Congress has supported higher and higher levels of immigration. Congress has forced Americans to live in a more populated country with less freedom when it comes to freedom of movement and access to open spaces and good paying jobs. Mass immigration has been responsible for more than three-quarters of U.S. population growth. Mass immigration benefits the few and harms the many. Analysis based on current estimates of the illegal alien population residing in New York indicates that population is costing the state’s taxpayers more than $5.1 billion per year for education, medical care and incarceration. That annual tax burden amounts to about $874 per New York household headed by a native-born resident. Even if the estimated $730 million in sales, income and property taxes collected from illegal immigrants are subtracted from the fiscal outlays, net costs still amount to more than $4.5 billion per year. A true reform bill will take steps to discourage this drain on our financial resources.
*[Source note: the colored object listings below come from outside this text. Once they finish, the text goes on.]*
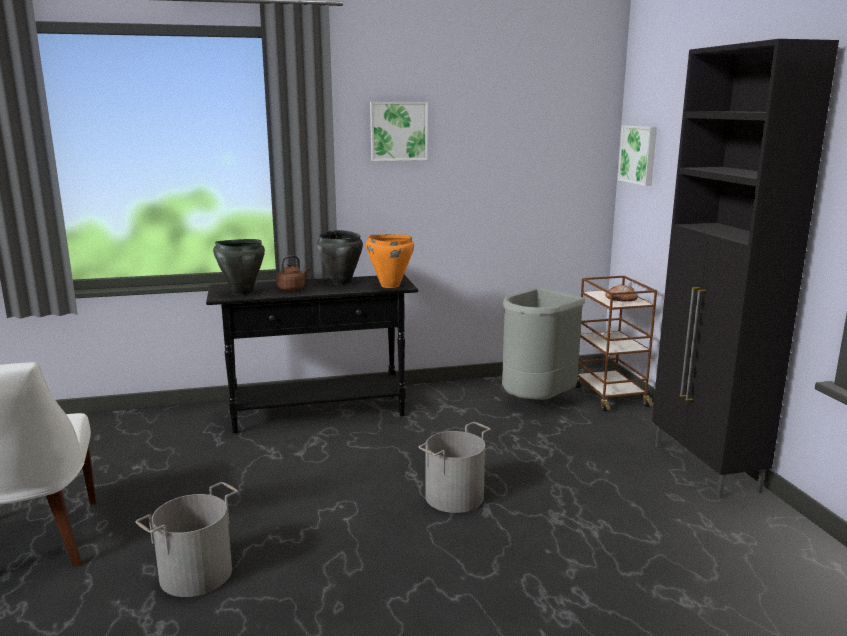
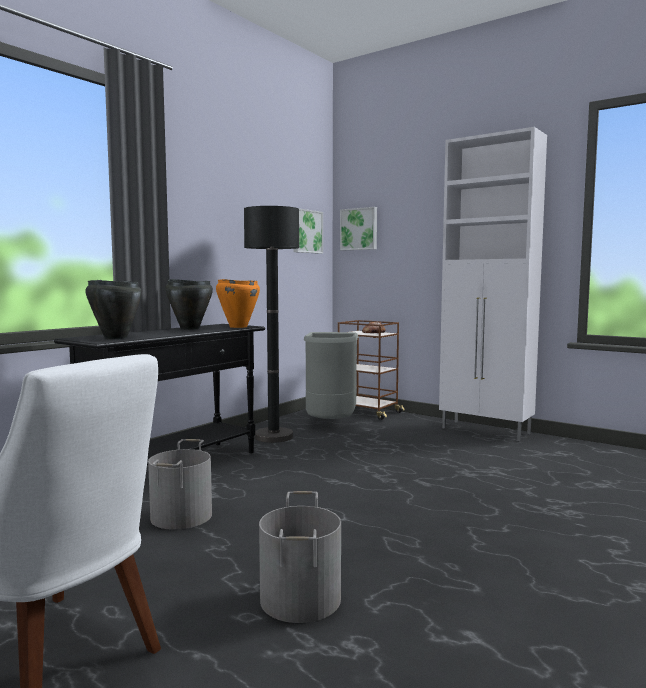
camera: 40 degrees left, 10 degrees down
(292, 289) = (158, 333): brown kettle -> none
(398, 131) = (204, 194): picture -> picture (306, 231)
(453, 402) = (273, 437): none -> black floor lamp
(455, 497) = (389, 483): grey bucket -> grey bucket (182, 516)
(705, 468) = (486, 431): black cabinet -> white cabinet

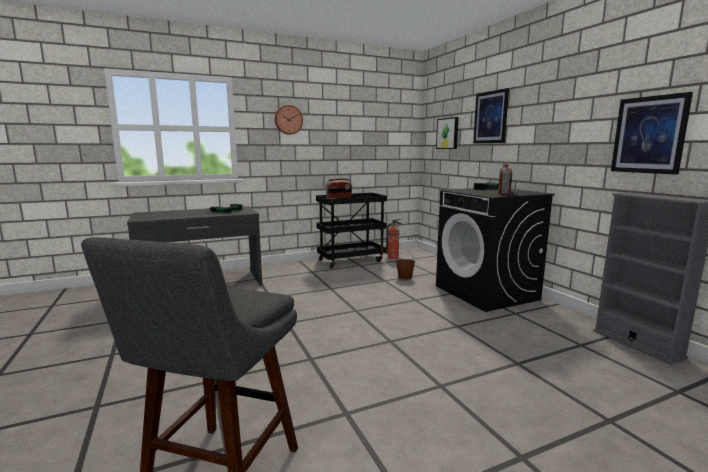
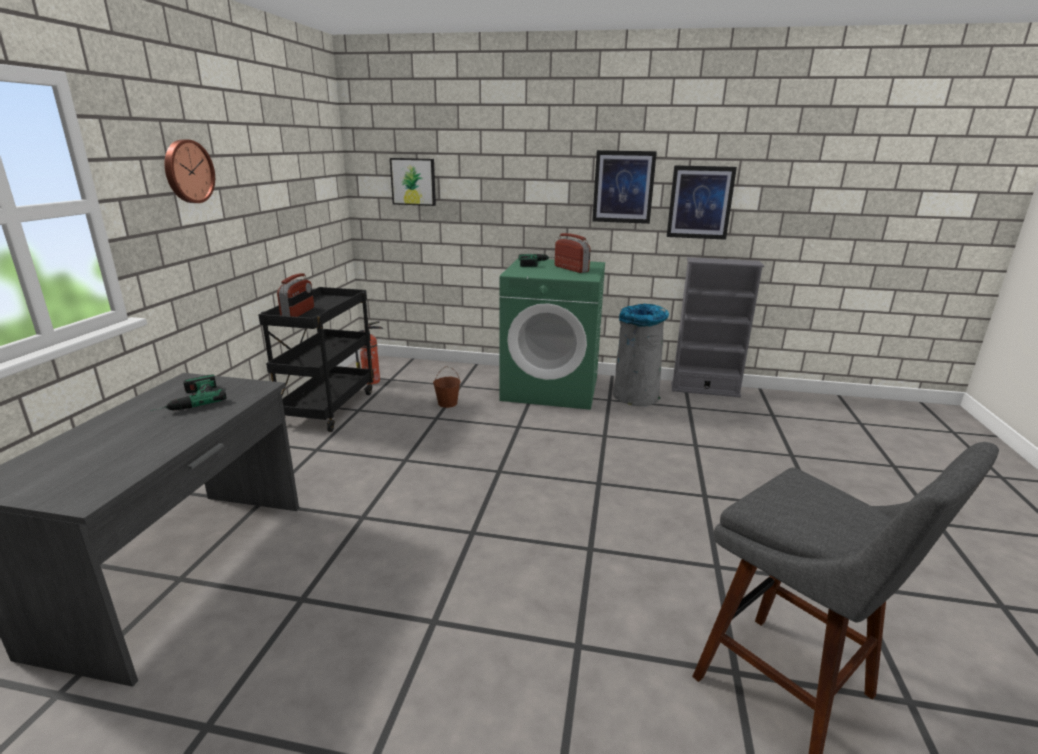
camera: 55 degrees left, 10 degrees up
(486, 293) = (551, 388): black washing machine -> green washing machine
(490, 117) = (498, 165): picture -> picture (623, 187)
(545, 320) = (635, 396): none -> grey trash can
I would suggest these changes for immigration reform to refocus on core values for our immigration system:

• Provide penalties for employers who knowingly hire illegal aliens, including suspension of business licenses;

• Bar the state from issuing driver’s licenses to illegal aliens;

• Impose criminal penalties for those convicted of assisting illegal aliens in obtaining driver’s licenses and identity fraud;

• Prohibit the creation of sanctuary cities by stripping state funding and grants from any municipality that attempts to enact sanctuary policies;

• Require public employers, including state contractors, to verify the work authorization of all employees through E-Verify;

• Allow the state to cancel contracts with contractors that hire illegal aliens;

• Require government agencies to verify the legal status of applicants before providing public benefits;

• Require law enforcement to verify the legal immigration status of every individual presented for incarceration and to release to the Department of Homeland Security all individuals who are determined to be in the U.S. unlawfully;

• Require that hospitals submit “certified documentation of the parents’ United States legal status” to local registrars with birth certificates for newborns;

• Enact tougher penalties for overstaying visas;

Congress has passed several amnesties since 1986 and illegal immigration increased after each one. Today, there are an estimated 12 million to 20 million illegal aliens living and working in the United States. The amnesty solution has failed.

I hope those of you who want this kind of outcome for immigration reform will get your voice heard by Senator Charles Schumer. Tell him to support smart immigration policies that reduce the overall numbers by enacting legislation to reduce overall immigration numbers to a manageable level that will allow us to stabilize our population growth as well as secure our borders.